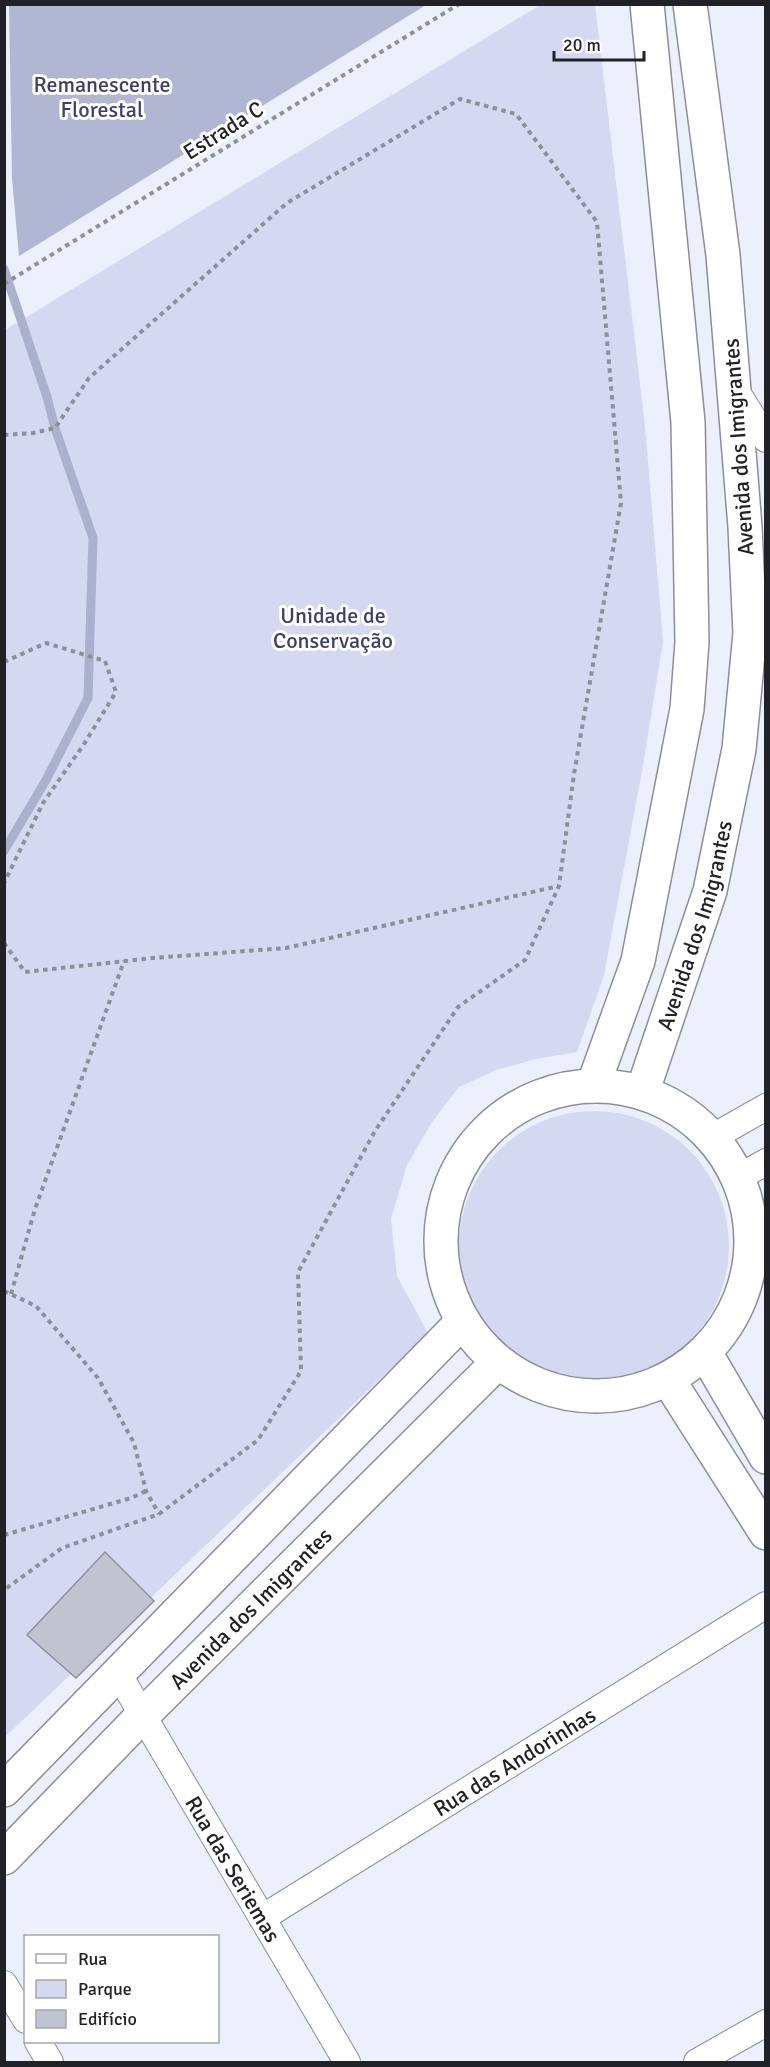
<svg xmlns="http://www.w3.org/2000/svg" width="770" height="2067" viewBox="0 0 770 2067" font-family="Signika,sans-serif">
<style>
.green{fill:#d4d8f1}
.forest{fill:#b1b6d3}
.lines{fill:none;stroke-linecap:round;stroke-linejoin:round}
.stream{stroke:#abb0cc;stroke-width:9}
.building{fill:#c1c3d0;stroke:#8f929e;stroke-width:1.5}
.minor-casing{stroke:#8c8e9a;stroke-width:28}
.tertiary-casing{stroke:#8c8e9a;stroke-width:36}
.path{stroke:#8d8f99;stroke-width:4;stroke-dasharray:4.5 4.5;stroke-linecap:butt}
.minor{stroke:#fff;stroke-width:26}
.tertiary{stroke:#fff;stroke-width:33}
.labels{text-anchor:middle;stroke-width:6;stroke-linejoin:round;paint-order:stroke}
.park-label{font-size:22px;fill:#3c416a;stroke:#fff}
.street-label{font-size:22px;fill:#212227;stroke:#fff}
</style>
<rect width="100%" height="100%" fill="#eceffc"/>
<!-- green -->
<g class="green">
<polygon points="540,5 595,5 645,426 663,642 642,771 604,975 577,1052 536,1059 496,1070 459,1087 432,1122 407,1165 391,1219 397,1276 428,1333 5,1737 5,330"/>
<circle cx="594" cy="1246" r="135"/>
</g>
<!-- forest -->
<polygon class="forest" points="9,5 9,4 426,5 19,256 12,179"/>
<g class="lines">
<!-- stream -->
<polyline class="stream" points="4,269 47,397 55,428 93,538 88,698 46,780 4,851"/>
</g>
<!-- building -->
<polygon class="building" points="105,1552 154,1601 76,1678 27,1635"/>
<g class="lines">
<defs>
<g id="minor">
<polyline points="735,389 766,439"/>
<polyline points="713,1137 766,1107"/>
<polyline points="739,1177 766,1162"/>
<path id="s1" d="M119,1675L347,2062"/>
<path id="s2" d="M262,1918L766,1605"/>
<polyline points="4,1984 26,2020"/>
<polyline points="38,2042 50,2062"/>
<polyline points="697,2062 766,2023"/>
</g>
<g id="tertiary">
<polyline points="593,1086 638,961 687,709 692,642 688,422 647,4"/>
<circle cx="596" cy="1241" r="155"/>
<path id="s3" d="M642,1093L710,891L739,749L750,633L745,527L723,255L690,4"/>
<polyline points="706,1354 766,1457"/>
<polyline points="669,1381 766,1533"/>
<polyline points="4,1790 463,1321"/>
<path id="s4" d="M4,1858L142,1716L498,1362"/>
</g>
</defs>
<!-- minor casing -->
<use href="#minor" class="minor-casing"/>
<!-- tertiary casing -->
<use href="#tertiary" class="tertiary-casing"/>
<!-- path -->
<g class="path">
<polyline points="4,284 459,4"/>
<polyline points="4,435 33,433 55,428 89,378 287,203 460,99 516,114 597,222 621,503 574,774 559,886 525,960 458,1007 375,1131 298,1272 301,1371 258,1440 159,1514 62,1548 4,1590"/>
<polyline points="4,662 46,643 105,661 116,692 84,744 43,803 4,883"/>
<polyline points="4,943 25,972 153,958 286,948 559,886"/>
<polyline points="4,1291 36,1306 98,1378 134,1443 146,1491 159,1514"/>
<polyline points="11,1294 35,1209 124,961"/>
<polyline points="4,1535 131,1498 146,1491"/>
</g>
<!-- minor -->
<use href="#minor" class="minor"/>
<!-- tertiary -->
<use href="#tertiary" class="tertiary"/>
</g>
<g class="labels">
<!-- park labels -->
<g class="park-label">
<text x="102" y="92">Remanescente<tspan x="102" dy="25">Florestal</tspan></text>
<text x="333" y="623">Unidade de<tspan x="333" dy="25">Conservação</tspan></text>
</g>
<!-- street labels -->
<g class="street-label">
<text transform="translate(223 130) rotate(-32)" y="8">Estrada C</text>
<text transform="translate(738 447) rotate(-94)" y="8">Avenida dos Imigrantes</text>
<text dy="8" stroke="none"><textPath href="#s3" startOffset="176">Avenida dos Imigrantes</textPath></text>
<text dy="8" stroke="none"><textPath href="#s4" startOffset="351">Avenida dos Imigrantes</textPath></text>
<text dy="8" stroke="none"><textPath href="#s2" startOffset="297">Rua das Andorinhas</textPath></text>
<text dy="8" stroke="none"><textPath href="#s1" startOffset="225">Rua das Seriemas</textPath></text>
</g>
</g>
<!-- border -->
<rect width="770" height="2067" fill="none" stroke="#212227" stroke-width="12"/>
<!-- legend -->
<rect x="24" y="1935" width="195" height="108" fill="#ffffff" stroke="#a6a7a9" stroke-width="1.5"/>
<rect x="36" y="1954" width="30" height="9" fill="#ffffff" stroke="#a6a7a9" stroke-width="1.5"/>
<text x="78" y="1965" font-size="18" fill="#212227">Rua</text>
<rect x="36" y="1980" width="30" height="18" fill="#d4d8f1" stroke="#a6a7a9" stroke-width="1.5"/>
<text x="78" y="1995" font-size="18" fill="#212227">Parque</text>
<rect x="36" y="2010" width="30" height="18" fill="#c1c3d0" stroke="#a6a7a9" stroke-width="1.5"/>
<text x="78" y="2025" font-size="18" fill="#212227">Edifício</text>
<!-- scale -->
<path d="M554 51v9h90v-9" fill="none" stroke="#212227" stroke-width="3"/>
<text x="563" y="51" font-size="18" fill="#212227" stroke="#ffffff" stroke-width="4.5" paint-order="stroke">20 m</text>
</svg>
==
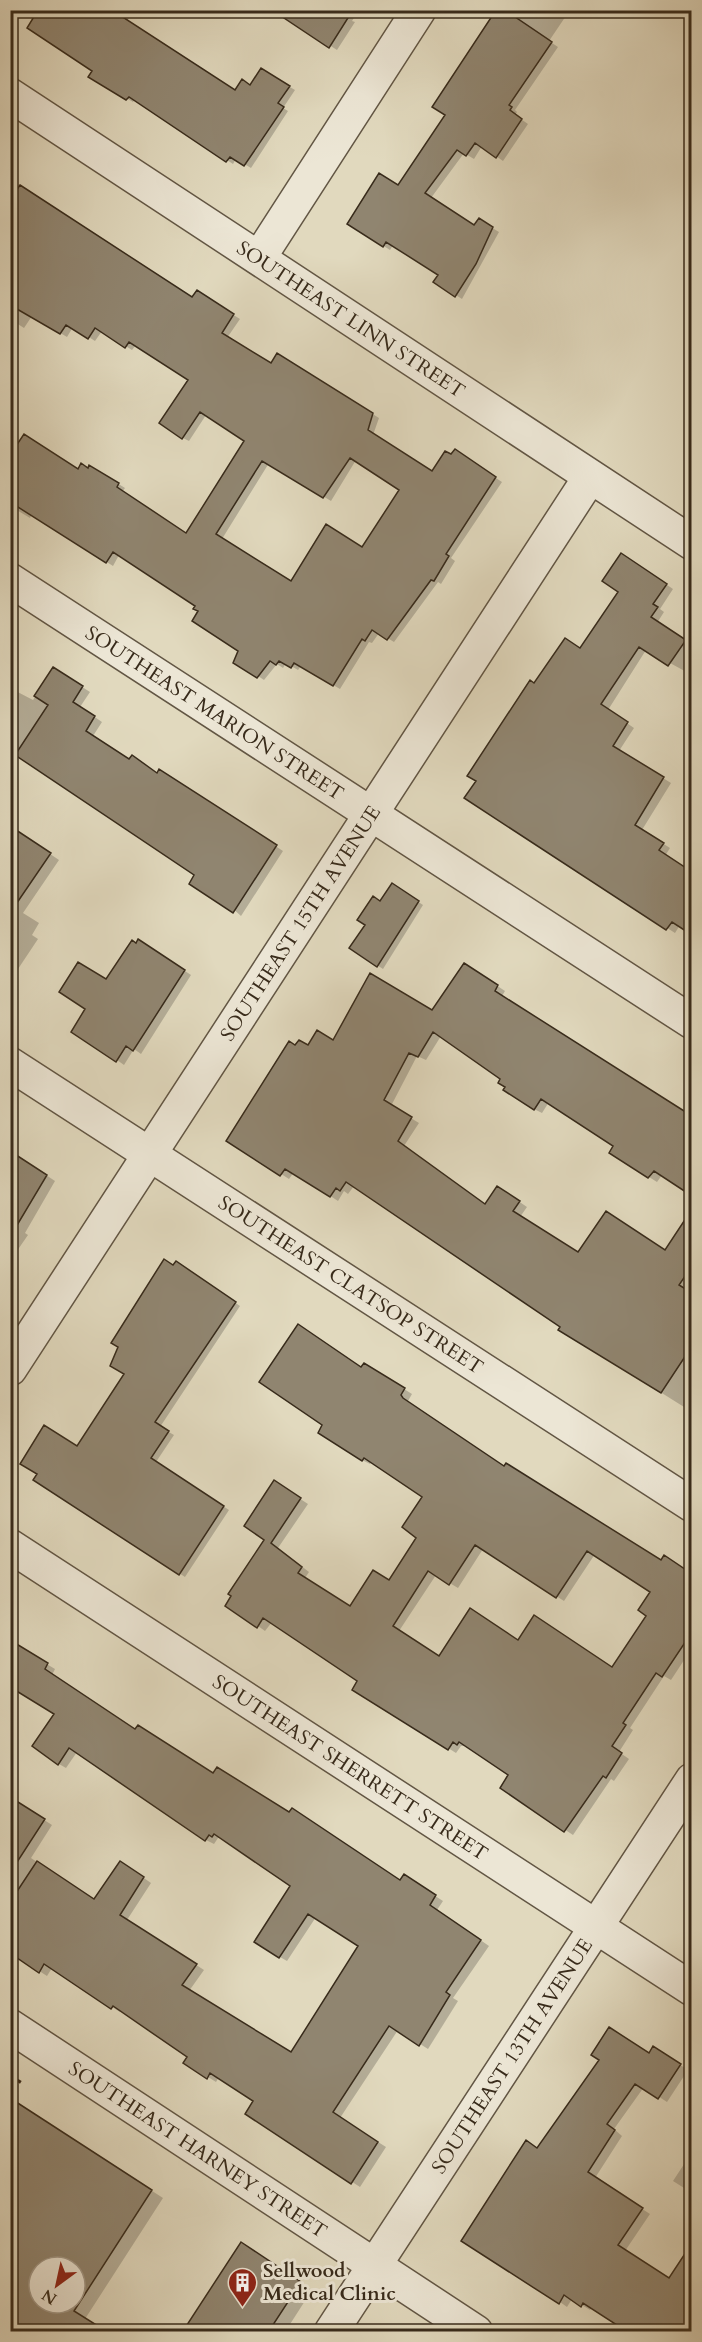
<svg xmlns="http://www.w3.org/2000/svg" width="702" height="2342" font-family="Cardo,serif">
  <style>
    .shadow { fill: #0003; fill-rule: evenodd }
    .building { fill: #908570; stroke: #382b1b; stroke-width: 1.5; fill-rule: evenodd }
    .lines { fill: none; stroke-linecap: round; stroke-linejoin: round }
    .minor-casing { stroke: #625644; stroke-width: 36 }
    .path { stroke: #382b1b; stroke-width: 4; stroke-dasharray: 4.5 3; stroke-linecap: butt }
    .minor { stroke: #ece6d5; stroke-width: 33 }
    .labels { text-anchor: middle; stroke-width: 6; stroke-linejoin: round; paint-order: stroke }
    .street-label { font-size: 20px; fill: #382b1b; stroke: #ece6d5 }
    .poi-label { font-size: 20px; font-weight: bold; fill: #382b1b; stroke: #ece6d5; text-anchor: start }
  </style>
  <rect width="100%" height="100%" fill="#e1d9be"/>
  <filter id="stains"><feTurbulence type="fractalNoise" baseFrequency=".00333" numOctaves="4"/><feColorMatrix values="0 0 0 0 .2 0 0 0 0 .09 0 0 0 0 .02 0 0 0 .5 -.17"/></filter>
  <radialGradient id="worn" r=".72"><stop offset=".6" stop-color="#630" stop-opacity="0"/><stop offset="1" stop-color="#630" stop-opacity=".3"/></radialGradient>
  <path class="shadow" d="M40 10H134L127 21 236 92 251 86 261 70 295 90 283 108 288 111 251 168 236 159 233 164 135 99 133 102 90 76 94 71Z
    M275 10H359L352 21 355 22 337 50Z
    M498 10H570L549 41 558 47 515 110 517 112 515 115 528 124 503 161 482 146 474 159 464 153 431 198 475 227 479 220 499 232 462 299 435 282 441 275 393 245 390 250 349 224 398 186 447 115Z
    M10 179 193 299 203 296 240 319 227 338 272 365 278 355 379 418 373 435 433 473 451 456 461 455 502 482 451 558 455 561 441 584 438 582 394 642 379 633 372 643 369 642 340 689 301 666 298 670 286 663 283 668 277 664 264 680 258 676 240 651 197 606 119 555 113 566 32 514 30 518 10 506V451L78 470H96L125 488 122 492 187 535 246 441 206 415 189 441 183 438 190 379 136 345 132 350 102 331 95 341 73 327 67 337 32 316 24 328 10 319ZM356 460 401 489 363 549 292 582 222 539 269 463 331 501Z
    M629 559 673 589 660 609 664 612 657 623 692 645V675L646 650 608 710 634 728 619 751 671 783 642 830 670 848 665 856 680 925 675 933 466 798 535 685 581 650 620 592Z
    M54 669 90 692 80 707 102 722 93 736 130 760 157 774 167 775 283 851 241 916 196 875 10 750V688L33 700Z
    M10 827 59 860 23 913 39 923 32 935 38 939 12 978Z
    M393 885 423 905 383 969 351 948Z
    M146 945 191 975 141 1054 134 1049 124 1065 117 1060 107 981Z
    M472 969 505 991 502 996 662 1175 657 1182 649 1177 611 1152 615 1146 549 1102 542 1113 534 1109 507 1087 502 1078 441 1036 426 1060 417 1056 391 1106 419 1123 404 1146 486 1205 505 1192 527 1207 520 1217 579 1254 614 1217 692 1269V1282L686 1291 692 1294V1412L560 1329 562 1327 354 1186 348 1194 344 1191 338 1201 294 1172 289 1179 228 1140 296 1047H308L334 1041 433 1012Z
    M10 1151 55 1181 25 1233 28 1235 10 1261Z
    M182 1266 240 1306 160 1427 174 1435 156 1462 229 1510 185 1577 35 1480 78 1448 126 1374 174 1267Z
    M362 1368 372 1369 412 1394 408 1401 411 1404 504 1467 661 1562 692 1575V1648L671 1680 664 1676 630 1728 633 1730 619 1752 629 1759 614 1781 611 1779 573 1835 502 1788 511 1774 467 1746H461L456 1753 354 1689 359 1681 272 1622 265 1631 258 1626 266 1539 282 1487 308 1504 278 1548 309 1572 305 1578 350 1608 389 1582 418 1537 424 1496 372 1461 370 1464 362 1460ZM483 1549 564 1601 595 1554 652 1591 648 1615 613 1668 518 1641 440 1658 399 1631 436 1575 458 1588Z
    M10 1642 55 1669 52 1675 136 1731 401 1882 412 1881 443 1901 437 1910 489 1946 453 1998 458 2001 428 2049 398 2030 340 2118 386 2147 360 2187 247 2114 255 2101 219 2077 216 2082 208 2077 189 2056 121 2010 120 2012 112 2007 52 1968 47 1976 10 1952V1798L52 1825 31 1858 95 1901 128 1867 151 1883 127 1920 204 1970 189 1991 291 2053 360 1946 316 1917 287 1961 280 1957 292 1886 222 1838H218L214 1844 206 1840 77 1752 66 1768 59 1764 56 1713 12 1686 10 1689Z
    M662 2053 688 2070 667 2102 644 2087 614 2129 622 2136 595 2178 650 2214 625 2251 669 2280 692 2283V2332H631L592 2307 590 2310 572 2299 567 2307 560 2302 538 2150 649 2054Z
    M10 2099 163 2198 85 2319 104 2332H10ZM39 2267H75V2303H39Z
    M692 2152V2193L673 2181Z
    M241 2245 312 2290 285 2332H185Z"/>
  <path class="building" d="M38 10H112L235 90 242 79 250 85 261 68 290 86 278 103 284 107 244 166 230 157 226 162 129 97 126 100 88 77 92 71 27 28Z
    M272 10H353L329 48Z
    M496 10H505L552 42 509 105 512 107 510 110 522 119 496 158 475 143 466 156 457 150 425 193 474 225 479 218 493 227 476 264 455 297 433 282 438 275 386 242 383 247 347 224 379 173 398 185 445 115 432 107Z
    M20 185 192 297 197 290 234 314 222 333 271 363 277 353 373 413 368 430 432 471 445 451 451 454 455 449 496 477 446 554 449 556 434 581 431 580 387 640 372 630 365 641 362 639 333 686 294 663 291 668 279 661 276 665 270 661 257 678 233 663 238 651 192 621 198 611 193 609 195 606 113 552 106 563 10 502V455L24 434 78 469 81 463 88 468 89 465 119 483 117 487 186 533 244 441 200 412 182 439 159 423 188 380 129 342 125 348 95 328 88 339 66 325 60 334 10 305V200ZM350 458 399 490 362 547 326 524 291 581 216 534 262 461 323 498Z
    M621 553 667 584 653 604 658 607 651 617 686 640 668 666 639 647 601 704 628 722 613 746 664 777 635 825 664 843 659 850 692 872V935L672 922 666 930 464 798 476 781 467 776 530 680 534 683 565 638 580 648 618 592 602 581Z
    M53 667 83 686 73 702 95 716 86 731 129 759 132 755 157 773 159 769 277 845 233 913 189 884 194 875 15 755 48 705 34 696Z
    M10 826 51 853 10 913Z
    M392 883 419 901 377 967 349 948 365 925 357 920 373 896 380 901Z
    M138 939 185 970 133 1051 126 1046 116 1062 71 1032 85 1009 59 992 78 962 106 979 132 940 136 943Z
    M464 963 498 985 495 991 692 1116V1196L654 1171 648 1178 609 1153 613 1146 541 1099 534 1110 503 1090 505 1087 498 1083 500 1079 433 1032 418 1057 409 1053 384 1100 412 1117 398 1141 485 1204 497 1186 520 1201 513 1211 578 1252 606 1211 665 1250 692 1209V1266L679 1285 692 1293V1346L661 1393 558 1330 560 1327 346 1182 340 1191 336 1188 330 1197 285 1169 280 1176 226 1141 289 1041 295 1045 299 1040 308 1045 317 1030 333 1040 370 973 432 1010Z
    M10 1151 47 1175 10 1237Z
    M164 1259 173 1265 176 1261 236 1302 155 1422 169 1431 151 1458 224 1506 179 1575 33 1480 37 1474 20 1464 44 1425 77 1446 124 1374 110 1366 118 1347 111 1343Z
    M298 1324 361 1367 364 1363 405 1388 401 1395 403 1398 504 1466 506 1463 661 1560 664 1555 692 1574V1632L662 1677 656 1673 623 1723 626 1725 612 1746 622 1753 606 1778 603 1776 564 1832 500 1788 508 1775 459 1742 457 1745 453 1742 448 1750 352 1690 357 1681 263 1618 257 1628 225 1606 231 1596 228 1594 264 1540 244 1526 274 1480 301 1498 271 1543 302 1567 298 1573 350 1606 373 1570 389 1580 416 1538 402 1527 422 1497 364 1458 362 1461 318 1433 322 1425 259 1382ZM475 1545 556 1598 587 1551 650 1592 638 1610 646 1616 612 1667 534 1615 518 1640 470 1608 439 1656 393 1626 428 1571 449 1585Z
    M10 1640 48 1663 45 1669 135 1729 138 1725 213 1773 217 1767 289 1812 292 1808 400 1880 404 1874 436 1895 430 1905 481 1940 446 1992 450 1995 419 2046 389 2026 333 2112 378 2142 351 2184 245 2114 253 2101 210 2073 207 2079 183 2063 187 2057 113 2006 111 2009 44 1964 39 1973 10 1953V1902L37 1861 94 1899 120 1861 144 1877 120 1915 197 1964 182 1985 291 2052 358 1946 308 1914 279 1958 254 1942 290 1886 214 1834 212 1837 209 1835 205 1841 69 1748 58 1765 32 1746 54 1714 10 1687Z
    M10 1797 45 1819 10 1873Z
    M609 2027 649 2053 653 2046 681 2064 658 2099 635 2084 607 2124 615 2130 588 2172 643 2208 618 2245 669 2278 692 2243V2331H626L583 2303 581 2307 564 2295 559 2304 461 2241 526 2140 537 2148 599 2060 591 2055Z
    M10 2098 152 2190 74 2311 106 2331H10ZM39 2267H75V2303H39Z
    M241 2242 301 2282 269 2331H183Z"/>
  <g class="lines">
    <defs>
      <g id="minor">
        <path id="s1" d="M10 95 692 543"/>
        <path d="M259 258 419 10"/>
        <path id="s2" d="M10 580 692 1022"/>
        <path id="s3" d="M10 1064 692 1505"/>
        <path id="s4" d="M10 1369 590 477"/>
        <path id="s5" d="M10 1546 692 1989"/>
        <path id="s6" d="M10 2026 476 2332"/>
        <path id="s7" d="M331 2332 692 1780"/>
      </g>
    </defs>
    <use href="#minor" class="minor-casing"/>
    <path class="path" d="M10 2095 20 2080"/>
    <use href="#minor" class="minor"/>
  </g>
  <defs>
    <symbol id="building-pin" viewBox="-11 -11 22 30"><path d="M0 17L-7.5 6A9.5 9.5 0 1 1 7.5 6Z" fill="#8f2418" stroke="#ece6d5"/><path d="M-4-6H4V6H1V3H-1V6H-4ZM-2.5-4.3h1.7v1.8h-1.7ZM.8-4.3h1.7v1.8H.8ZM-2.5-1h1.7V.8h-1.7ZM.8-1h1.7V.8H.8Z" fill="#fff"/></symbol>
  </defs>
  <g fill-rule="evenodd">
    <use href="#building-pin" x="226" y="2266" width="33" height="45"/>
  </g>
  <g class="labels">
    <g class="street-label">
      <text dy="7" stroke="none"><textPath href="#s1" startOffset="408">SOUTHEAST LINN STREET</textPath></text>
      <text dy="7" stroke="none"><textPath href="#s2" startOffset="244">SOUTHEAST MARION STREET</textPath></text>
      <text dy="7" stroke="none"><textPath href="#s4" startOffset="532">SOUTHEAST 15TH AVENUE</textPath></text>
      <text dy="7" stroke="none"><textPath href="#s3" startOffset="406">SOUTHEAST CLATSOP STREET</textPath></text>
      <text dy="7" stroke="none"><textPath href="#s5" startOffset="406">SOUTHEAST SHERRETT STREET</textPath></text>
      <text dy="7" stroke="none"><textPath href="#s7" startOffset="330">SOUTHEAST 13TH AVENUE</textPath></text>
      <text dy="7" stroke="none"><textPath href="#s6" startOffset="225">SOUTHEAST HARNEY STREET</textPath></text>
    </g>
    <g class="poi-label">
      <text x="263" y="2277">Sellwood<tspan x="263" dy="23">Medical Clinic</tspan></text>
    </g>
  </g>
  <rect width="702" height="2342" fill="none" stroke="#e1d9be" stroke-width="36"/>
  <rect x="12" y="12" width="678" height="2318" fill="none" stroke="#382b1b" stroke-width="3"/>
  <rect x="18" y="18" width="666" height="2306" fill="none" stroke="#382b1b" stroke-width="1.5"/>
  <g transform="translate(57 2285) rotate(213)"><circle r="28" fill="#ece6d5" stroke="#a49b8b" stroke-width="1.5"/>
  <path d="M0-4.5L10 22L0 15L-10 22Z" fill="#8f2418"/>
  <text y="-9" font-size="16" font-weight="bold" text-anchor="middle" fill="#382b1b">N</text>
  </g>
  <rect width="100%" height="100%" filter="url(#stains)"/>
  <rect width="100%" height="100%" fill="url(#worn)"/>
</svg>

**YOUR GOAL:** Going back to the entries above, set down exactly the lines that begin at the one with "<!-- minor casing -->" and end at the one with "<!-- legend -->", both included, and nothing else.

**OUTPUT BELOW:**
<!-- minor casing -->
<use href="#minor" class="minor-casing"/>
<!-- tertiary casing -->
<use href="#tertiary" class="tertiary-casing"/>
<!-- path -->
<g class="path">
<polyline points="4,284 459,4"/>
<polyline points="4,435 33,433 55,428 89,378 287,203 460,99 516,114 597,222 621,503 574,774 559,886 525,960 458,1007 375,1131 298,1272 301,1371 258,1440 159,1514 62,1548 4,1590"/>
<polyline points="4,662 46,643 105,661 116,692 84,744 43,803 4,883"/>
<polyline points="4,943 25,972 153,958 286,948 559,886"/>
<polyline points="4,1291 36,1306 98,1378 134,1443 146,1491 159,1514"/>
<polyline points="11,1294 35,1209 124,961"/>
<polyline points="4,1535 131,1498 146,1491"/>
</g>
<!-- minor -->
<use href="#minor" class="minor"/>
<!-- tertiary -->
<use href="#tertiary" class="tertiary"/>
</g>
<g class="labels">
<!-- park labels -->
<g class="park-label">
<text x="102" y="92">Remanescente<tspan x="102" dy="25">Florestal</tspan></text>
<text x="333" y="623">Unidade de<tspan x="333" dy="25">Conservação</tspan></text>
</g>
<!-- street labels -->
<g class="street-label">
<text transform="translate(223 130) rotate(-32)" y="8">Estrada C</text>
<text transform="translate(738 447) rotate(-94)" y="8">Avenida dos Imigrantes</text>
<text dy="8" stroke="none"><textPath href="#s3" startOffset="176">Avenida dos Imigrantes</textPath></text>
<text dy="8" stroke="none"><textPath href="#s4" startOffset="351">Avenida dos Imigrantes</textPath></text>
<text dy="8" stroke="none"><textPath href="#s2" startOffset="297">Rua das Andorinhas</textPath></text>
<text dy="8" stroke="none"><textPath href="#s1" startOffset="225">Rua das Seriemas</textPath></text>
</g>
</g>
<!-- border -->
<rect width="770" height="2067" fill="none" stroke="#212227" stroke-width="12"/>
<!-- legend -->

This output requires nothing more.